Harvey is the chief putter-together and hustler supreme for ICES-72 and has already come up with more than $30,000-worth of equipment, including recording tape from Scotch Brand and recorders from Crown. On top of all this, Harvey says he is writing plays and another couple of books. One play concerns the time Trotsky spent in the Bronx.
With all this on his plate, why the hell is Matusow writing The Matusow Case and stirring up the shit with his claim to have been a double agent in the bosom of the FBI all along? Even if you believe his story about the affidavit, his refusal to prove its existence after going out of his way to boast of its existence seems perverse, crackpot and masochistic.
"I quote it [the affidavit] in the book because I felt it had to be there," Harvey says. "I wanted to make the statement. I wanted to create a controversy about it. Just because some people will say, 'But is it real?' None of it's real. I'm not real. I'm a myth."
You can almost believe this as Matusow, surrounded by the trivia of today as well as the past which he drags along with him like some dead Siamese twin, shows a segment of his 16mm film, Stringless Yoyo, in which he stars in newsreel films of Congressional hearings after his recantation.
The sound is bad, and the room is not dark enough, but there's Harvey — young, sharp, confident, wearing the uniform of dark suit, dark tie and near-military haircut. The face is that of the Fifties — stylistically indistinguishable from those of Roy Cohn, G. David Schine, Bobby Kennedy and the other sharp hustlers on the way up or down. The badly amplified voice is strangely dead and Nixonish, and the manner, despite the badgering of Eastland and Welker, is calm and confident. You'd think he was still on the other side of the table.
There are even some laughs. Eastland asks Harvey where he was on a specific Friday night. Harvey says he was with a lady friend.
"That was no lady," says Mississippi Jim with perfect unconscious timing, "that was your Communist bodyguard."
Harvey cuts off the projector and puts it away. He doesn't show the film often, he says, because sometimes he can't stand to see himself again. "There's a lot of it which makes me look pretty bad," he says. "But if I'm going to present it, I may as well present the total picture, because I'm no saint."
What about the future? Is Matusow going to go on dragging the ghost of that crazy young Harvey Matusow around with him and every once in a while publish a new version of how it really was?

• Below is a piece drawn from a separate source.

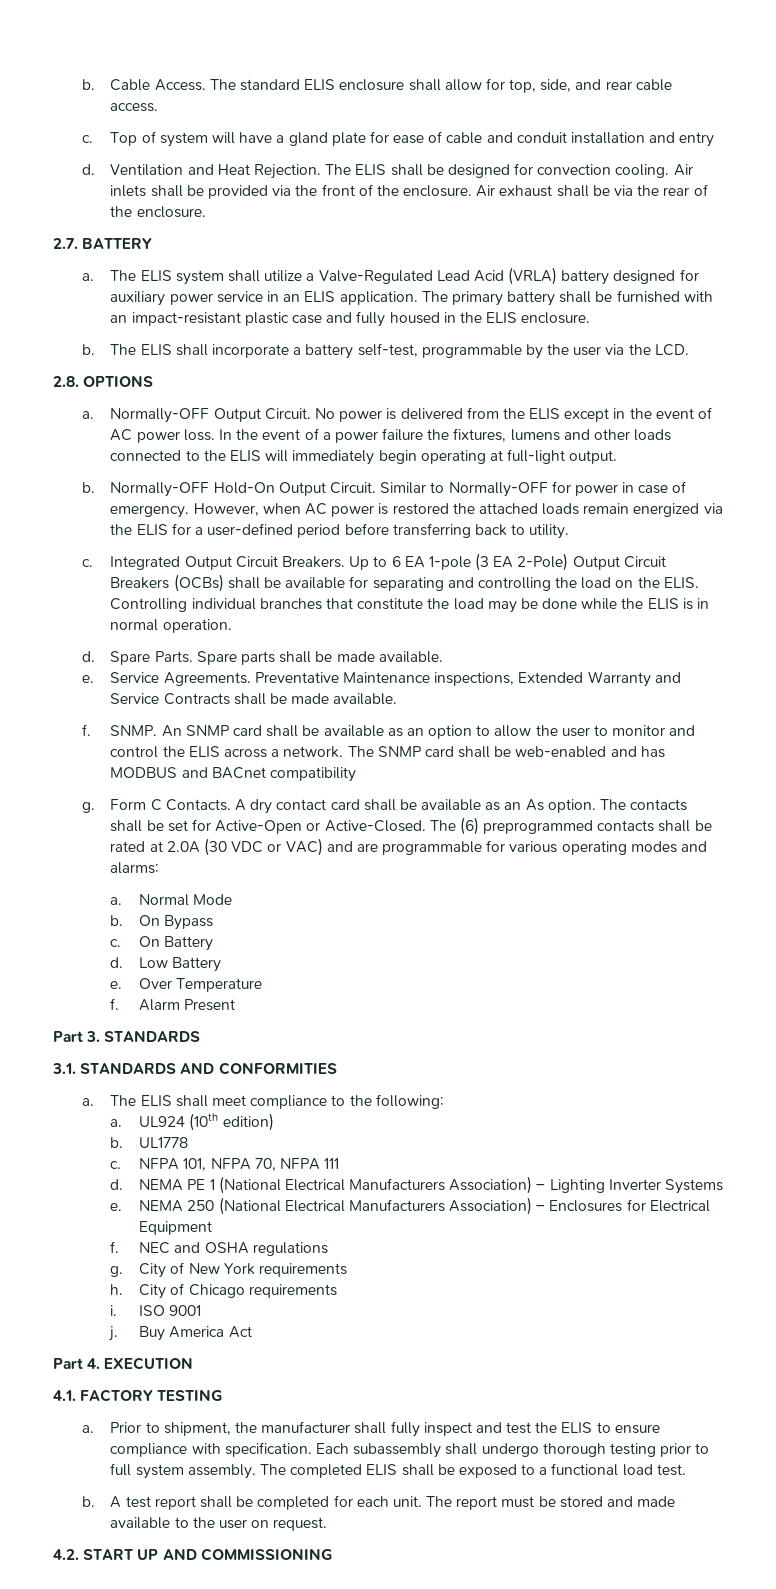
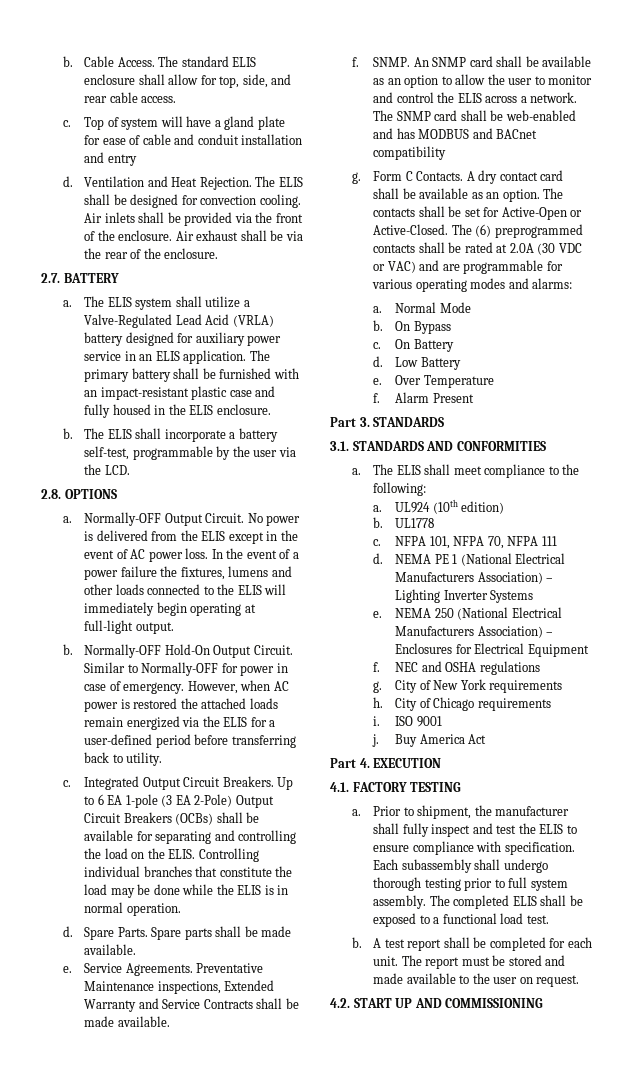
[525,799,544,811] As -> (500, 195) none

No, Matusow says what he really wants to do is eventually get away from all that. "I'm not getting any younger," he says. "In another ten years I'd like to have a big piece of land in the country — maybe 500 acres — and get away from all the hype and hustling and bullshit. I'd turn some of it into a wildlife sanctuary and try to find the bit of the peace I've been chasing all my life."